WHAT YOU WILL DO: Each line of the records below that holds "Album" should be copied out.

Stored data entries:
- Opening Delimiter -

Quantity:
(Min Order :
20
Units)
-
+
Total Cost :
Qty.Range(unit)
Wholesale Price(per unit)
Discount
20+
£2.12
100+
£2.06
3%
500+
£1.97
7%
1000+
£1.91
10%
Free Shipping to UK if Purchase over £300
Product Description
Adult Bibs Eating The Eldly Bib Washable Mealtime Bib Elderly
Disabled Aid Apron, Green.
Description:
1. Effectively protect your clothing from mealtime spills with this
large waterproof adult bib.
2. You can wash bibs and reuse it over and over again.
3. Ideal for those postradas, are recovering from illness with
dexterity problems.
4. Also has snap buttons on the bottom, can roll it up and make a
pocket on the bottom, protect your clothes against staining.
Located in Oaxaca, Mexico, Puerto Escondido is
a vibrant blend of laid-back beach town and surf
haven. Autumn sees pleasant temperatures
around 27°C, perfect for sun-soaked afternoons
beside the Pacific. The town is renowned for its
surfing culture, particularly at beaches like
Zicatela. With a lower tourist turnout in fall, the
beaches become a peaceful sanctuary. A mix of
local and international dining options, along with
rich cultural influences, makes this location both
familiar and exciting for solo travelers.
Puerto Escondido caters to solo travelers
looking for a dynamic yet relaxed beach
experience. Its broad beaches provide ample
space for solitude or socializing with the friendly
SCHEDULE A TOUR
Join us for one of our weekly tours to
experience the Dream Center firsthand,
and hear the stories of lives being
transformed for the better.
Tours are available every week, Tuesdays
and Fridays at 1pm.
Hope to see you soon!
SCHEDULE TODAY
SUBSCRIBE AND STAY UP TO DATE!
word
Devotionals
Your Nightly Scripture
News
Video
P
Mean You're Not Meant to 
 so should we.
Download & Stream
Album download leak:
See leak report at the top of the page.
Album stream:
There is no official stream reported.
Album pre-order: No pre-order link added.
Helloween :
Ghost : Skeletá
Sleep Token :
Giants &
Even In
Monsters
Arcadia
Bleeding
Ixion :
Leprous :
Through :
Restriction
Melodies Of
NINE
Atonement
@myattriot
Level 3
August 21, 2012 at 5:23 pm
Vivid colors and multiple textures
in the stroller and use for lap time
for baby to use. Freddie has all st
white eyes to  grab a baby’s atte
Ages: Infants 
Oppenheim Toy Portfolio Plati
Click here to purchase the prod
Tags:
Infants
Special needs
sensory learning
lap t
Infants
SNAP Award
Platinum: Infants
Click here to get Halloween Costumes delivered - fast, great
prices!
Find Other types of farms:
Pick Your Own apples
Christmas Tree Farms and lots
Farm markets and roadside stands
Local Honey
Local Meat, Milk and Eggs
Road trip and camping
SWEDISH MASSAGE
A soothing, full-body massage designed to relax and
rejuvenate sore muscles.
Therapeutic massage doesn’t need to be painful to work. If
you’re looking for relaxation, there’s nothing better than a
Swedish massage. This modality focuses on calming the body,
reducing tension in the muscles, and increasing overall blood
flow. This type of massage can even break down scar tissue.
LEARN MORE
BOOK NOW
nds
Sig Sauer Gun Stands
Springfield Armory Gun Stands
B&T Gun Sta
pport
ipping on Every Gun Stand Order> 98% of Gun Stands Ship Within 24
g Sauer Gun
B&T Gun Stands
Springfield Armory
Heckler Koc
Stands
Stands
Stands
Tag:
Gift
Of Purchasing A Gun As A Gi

- Closing Delimiter -

ANSWER TO THE PROBLEM:
Album download leak:
Album stream:
Album pre-order: No pre-order link added.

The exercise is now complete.